++++ Excerpt provided

These analyses strongly imply that ‘vector’ and ‘transition’ units represent the environment differentially. To visualize their representations, we performed a principal components analysis (PCA) on the cell state responses of the ‘vector’ and ‘transition’ units. The PCA on the ‘vector’ units suggested that the representational geometry of ‘vector’ units seemed to respect spatial structure, especially after a landmark had been encountered (Fig 4H). This re-organization in representational geometry to reflect spatial structure after encountering a landmark is reminiscent of models that suggest that ‘landmarks’ bind knowledge of the graph structures with knowledge of abstract spatial structures [8,43]. On the other hand, ‘transition’ units seemed to separate landmarks and non-landmarks as they were encountered, but without any apparent spatial structure (Fig 4I). Interestingly, ‘unspecialized’ units seemed to do a combination of both, representing location in ‘landmarks’ and ‘non-landmarks’ separately on orthogonal maps (S11F Fig)

Experiment 3: Human participants successfully sample maps for few-shot navigation

In Experiments 1 and 2, participants were obliged to learn about landmarks by viewing objects within the map at randomly pre-selected locations. However, in many real-life few-shot planning scenarios, humans can freely choose which states to use as landmarks, such as by choosing which landmarks to attend to when reading a map. For example, when navigating a new city, one might choose to learn the location of a few well-placed landmarks, which might serve navigation better than randomly placed landmarks. Thus, in Experiment 3, we asked whether participants would perform even better when they could decide where to sample the maps themselves in the map-reading phase. Two groups of participants participated in Experiment 3, which was held across two days. On the first day, participants both performed a task identical to Experiment 2, except in an open-field environment. On the second day, we varied the sampling conditions during the map reading phase. One group (n = 100) of participants was allowed to freely sample the map, with a budget of 16 samples (re-sampling of locations allowed) in the learning phase (free sampling group). The other group (n = 101) also viewed 16 samples, but these were (randomly) allocated to them with no choice, as in previous experiments (forced sampling group). Once again, we replicated the key behavioral results from previous experiments, including the use of state responses at landmarks and goals and the quadratic relationship between direction use and performance (S3 Fig)

On day 2, participants in the free sampling group performed better than those in the forced sampling group (Fig 5A). A mixed effects linear model predicting log-transformed steps to goal on the second day of the study showed that this result held even after controlling for performance on the first day of the study (β = −0.095, SE = 0.025, t(172.93) = −3.76, p = .0002). In other words, people can adaptively select locations that are likely to help them navigate in the subsequent task.

++++++++

→ Assigned task A: List every figure label that the excerpt on few-shot navigation cites in parentheses.
→ Assigned task B: Copy the records from their first line through the line containing "Artificielle), pour identifier". Rename every "statistiques" to "quantitatives" and change nothing else.

++++ Supplied entries

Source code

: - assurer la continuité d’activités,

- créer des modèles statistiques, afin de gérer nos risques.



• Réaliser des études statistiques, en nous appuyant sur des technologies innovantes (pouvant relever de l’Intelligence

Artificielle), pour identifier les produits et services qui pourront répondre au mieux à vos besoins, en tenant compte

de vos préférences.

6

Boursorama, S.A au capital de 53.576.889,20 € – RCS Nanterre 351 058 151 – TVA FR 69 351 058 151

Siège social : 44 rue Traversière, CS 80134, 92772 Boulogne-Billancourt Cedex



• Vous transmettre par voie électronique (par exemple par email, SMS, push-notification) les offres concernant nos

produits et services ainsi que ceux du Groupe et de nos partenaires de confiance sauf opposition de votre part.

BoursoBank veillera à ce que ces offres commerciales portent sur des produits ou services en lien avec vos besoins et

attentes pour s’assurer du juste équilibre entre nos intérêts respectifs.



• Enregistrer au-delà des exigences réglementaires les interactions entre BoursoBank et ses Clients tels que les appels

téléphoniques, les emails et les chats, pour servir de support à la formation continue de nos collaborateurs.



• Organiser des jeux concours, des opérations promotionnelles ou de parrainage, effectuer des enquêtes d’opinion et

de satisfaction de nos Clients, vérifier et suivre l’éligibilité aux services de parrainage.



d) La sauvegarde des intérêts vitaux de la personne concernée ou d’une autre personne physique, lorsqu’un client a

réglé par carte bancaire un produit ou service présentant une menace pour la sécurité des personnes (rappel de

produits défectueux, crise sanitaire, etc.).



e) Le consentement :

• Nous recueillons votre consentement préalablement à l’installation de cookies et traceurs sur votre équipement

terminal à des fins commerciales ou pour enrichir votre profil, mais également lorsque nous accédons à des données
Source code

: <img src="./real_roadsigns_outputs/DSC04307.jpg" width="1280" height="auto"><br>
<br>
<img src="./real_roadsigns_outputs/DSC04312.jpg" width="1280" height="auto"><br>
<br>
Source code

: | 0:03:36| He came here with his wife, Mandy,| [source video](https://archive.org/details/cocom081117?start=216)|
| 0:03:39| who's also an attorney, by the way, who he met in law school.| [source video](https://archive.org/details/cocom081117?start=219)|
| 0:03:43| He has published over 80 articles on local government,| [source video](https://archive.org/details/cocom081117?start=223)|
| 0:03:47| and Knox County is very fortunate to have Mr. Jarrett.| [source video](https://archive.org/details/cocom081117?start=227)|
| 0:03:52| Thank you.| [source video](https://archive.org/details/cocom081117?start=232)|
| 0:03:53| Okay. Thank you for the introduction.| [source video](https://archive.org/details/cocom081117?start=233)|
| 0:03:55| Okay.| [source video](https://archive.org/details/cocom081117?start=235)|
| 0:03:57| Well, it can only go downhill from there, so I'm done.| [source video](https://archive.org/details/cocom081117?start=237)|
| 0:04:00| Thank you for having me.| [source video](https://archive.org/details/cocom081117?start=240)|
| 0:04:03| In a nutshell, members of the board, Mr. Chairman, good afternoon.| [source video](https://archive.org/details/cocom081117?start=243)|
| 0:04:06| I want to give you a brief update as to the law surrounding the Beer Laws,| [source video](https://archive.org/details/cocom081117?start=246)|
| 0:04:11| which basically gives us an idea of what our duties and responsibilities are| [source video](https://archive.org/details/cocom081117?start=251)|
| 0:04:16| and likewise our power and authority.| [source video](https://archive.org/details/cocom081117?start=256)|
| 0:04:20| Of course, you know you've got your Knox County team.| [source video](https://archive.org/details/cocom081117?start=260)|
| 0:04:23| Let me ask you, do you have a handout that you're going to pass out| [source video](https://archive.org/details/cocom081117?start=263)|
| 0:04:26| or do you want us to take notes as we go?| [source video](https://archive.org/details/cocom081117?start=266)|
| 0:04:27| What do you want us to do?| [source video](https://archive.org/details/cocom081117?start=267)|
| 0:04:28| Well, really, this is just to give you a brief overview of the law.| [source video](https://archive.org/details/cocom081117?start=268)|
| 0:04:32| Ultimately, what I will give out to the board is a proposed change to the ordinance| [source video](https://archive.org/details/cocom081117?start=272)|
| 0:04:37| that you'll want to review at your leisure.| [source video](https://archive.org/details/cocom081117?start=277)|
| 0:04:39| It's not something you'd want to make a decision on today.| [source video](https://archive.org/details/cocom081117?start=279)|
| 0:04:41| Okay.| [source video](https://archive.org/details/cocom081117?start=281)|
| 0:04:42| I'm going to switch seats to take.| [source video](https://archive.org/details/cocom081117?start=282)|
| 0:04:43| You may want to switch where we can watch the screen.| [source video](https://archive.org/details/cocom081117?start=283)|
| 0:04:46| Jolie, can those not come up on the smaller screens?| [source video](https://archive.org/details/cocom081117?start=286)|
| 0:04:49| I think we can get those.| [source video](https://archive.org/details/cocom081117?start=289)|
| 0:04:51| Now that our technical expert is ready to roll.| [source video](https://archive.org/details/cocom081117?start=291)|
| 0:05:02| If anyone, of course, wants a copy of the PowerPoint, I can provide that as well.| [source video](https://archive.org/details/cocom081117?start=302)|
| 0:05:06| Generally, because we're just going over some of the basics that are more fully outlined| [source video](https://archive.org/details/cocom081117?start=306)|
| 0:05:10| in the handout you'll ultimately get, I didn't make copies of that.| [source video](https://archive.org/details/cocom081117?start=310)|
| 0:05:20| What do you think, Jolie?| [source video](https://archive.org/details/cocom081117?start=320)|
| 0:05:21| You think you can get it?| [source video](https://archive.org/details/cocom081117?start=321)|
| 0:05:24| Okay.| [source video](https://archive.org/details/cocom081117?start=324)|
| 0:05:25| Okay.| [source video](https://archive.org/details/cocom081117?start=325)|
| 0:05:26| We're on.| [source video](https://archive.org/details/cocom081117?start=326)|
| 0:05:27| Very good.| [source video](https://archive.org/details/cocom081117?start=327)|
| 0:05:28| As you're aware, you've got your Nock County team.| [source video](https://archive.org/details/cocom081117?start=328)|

++++++++

→ Worked solution A: Fig 4H, Fig 4I, S11F Fig, S3 Fig, Fig 5A

→ Worked solution B:
Source code

: - assurer la continuité d’activités,

- créer des modèles quantitatives, afin de gérer nos risques.



• Réaliser des études quantitatives, en nous appuyant sur des technologies innovantes (pouvant relever de l’Intelligence

Artificielle), pour identifier les produits et services qui pourront répondre au mieux à vos besoins, en tenant compte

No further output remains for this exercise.